Noi non conosciamo le vie segrete della relazioni  tra gli esiliati e  neppure le loro ramificazioni  con altri eretici  cristiani espulsi  dall’impero romano in vari momenti nel V secolo….

Essi, comunque, assicurano l’imperatore che hanno appreso bene come fare la seta,  avendo trascorso molto tempo nel paese chiamato Serinda, posto al di là di molte popolazioni dell’India: garantiscono  che ora l’imperatore non deve più acquistare tale merce dai nemici persiani. 

I monaci sono interrogati dall’imperatore, che chiede se davvero si possa  fare una tale impresa in territorio romano.

Essi rispondono spiegando : la seta è prodotta da certi bachi , ai quali la natura, essendo maestra, impone l’obbligo di  fare incessantemente tale lavoro.

AggiungonoSarebbe impossibile, comunque,  trasportare  i bachi, ma  è facile trasportare e in modo rapido la loro semenza. Infatti essi depongono innumerevoli uova, che molto dopo la loro nascita, vengono ricoperte di letame e così riscaldate  per un tempo sufficiente, producono animali.

Allora, secondo Procopio, l’imperatore fa loro molte promesse di doni e li incita a passare dalle parole all’opera.

I monaci tornano in Serinda e poi ritornano a Bisanzio con  le uova,   e fattele tramutare in bachi, che vengono nutriti con foglie di gelso  e quindi, per opera loro, comincia  la produzione della seta nell’impero romano.

Da allora l’allevamento del baco da seta  diviene un’arte  comune in  Oriente  e  molto più tardi diventa attività in Occidente …

In effetti  Procopio non dice,  comunque, che la  produzione dei manufatti della seta  diventa un monopolio di Stato già con Giustiniano, che crea laboratori  a corte, gestiti esclusivamente dalle concubine e dagli eunuchi.

La scoperta, perciò, risulta come un segreto di Stato specie per quanto riguarda il confezionamento degli abiti, degli arazzi e dei tappeti di seta.

Secondo St.
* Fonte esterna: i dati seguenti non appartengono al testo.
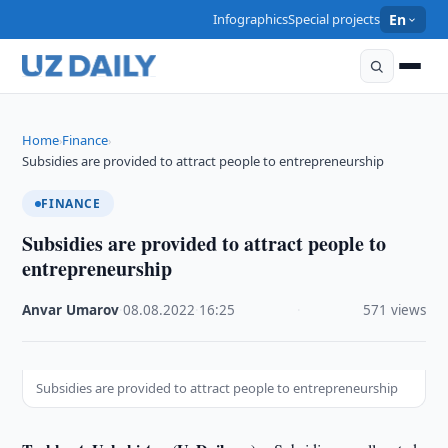
Infographics
Special projects
En
Home
Finance
›
›
Subsidies are provided to attract people to entrepreneurship
FINANCE
Subsidies are provided to attract people to
entrepreneurship
Anvar Umarov
·
08.08.2022
·
16:25
·
571 views
Subsidies are provided to attract people to entrepreneurship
Runciman ( Teocrazia bizantina,  Sansoni Firenze 1988): la reggia era la più ricca casa commerciale dell’impero:il commercio della seta era un monopolio di stato e nel gineceo, nella zona riservata alle  donne, c’erano innumerevoli telai  coi quali venivano tessute le più ricche sete del mondo…

Le concubine imperiali coi loro eunuchi fornivano, dunque, non solo piacere ma creavano una ricchezza col loro lavoro grazie alla seta!